PAGE EXTRACT:

▼

Question

In the adjoining figure, the medians BD and CE of a $\Delta ABC$ meet at $G$ then $BG=2\times GD$

• A. True
• B. False

Answer 1

The correct option is A True

Since, $BD$ and $CE$ are medians

$AD=DC$

$AE=BE$

Hence, by converse of Basic Proportionality theorem,

$ED\parallel BC$

In $△EGD$ and $△CGB,$

$\Rightarrow$ $\angle DEG=\angle GCB$ [ Alternate angles ]

$\Rightarrow$ $\angle EGD=\angle BGC$ [ Vertically opposite angles ]

$\Rightarrow$ $△EGD\sim △CGB$ [ $AA$ similarity test ]

$\therefore$ $\frac{GD}{GB}=\frac{ED}{BC}$ ----- ( 1 )

In $△AED$ and $△ABC,$

$\Rightarrow$ $\angle AED=\angle ABC$ [ Corresponding angles ]

$\Rightarrow$ $\angle EAD=\angle BAC$ [ Common angle ]

$\Rightarrow$ $△EAD\sim △BAC$ [ $AA$ similarity test ]

$\therefore$ $\frac{ED}{BC}=\frac{AE}{AB}=\frac{1}{2}$ [ Since, $E$ is the mid-point of $AB$ ]

$\Rightarrow$ $\frac{ED}{BC}=\frac{1}{2}$

From ( 1 ),

$\Rightarrow$ $\frac{GD}{GB}=\frac{1}{2}$

$\Rightarrow$ $GB=2GD$

▲

DATASET EXCERPTS:
▼

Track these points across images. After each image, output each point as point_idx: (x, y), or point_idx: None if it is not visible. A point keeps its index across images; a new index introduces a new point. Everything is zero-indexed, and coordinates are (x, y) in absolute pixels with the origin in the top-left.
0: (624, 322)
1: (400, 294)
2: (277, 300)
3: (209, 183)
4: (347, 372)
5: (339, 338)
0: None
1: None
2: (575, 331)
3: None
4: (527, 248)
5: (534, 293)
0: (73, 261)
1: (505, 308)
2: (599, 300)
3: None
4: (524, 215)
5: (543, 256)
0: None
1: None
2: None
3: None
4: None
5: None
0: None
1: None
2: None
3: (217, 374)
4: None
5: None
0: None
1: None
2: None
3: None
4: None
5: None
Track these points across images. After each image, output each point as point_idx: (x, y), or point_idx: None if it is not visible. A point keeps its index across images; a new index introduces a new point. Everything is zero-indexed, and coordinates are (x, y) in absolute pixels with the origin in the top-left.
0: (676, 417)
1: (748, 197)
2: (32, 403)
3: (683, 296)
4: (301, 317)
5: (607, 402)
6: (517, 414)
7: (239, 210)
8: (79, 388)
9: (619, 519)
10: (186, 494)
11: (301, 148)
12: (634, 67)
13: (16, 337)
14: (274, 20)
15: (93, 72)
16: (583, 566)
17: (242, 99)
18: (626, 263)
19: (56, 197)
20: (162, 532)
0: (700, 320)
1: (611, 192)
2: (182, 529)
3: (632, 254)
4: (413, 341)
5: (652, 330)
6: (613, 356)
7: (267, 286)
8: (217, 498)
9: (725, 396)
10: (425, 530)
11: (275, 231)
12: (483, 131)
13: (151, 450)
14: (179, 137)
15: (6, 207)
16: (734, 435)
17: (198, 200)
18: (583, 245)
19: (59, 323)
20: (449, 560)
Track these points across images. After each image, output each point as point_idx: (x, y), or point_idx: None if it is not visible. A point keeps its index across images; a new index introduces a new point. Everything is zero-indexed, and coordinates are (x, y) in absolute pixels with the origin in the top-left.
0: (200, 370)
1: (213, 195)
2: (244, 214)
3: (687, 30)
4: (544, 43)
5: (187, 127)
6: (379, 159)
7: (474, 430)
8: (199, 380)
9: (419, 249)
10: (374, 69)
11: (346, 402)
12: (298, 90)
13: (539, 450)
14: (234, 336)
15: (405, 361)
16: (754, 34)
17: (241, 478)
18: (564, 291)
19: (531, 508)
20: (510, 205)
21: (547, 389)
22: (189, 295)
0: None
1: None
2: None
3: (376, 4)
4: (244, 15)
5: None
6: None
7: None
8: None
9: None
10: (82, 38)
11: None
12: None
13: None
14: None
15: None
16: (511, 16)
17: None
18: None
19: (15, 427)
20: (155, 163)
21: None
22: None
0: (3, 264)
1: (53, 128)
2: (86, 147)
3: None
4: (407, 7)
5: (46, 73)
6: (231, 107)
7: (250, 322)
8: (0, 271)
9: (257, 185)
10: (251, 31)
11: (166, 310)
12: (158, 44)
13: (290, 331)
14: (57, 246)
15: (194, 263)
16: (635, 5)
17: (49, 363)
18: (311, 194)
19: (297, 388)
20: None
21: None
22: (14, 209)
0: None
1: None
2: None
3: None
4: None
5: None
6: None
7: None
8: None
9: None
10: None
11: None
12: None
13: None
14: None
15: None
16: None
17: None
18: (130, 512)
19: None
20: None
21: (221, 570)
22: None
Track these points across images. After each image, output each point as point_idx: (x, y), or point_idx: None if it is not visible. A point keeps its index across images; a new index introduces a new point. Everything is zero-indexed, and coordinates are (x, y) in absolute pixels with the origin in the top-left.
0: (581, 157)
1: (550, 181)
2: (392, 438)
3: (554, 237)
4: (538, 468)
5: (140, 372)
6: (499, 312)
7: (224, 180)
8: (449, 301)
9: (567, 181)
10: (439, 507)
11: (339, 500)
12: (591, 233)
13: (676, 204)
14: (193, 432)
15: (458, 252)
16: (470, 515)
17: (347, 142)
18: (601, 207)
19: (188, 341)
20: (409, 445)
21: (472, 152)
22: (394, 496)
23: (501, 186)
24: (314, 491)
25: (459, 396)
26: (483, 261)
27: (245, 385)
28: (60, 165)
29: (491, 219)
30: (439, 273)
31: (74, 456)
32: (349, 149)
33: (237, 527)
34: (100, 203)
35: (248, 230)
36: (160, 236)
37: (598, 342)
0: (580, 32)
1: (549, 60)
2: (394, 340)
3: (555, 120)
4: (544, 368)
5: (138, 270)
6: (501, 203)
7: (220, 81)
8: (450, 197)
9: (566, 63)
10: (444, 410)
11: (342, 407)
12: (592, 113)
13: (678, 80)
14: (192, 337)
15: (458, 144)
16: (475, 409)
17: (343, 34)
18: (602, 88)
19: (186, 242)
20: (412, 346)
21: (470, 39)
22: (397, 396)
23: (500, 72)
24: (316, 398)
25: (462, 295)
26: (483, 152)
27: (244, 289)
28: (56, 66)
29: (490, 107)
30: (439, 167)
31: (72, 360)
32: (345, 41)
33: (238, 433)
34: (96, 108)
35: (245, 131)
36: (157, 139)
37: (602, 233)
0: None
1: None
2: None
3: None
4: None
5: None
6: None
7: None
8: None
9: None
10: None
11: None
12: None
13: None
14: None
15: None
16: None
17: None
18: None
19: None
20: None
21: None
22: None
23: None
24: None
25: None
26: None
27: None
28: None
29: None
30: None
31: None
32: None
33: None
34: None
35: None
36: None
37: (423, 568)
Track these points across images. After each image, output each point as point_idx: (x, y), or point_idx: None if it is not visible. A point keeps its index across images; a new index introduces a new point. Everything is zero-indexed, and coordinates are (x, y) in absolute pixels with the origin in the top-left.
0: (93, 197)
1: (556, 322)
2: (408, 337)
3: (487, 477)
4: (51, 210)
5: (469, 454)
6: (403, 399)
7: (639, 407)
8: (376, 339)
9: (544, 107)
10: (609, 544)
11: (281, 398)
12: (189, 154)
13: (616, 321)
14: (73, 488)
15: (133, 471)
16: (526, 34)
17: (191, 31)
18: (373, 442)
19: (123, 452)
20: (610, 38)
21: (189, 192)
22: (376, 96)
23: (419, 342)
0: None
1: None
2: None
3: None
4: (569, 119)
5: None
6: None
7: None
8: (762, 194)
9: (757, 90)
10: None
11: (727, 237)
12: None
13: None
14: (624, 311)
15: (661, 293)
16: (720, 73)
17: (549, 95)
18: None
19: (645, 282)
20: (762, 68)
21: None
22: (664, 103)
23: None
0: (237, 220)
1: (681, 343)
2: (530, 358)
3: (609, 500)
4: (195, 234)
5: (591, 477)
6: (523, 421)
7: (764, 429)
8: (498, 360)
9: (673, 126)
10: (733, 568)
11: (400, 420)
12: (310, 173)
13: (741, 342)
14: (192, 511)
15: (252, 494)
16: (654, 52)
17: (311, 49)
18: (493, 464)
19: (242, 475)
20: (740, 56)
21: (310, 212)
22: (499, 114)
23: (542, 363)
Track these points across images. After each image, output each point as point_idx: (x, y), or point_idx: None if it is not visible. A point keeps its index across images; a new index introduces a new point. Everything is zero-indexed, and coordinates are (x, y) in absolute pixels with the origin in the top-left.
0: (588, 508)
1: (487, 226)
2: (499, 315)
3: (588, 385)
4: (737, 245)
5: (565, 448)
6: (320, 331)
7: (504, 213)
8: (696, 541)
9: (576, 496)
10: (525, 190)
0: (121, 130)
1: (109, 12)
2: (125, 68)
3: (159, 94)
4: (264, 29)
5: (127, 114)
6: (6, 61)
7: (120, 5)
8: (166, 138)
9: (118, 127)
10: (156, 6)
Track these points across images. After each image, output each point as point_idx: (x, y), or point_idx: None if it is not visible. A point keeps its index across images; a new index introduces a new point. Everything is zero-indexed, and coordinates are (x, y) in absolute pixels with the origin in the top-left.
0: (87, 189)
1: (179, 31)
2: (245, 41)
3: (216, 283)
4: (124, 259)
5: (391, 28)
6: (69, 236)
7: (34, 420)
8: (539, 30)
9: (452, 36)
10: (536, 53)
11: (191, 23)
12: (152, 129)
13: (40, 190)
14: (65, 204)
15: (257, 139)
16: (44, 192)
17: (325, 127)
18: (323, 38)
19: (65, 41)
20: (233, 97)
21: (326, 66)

▲

DIRECTION A:
In the proof about medians:
(i) Which option is given as correct?
(ii) What reason is cited for $\angle EGD=\angle BGC$?
(iii) What value is stated for $\frac{ED}{BC}$?
DIRECTION B:
Copy out the records verbatim, from their first line through the line containing "4: (347, 372)".

CORRECT RESPONSE A:
(i) Option A, True
(ii) Vertically opposite angles
(iii) $\frac{1}{2}$

CORRECT RESPONSE B:
Track these points across images. After each image, output each point as point_idx: (x, y), or point_idx: None if it is not visible. A point keeps its index across images; a new index introduces a new point. Everything is zero-indexed, and coordinates are (x, y) in absolute pixels with the origin in the top-left.
0: (624, 322)
1: (400, 294)
2: (277, 300)
3: (209, 183)
4: (347, 372)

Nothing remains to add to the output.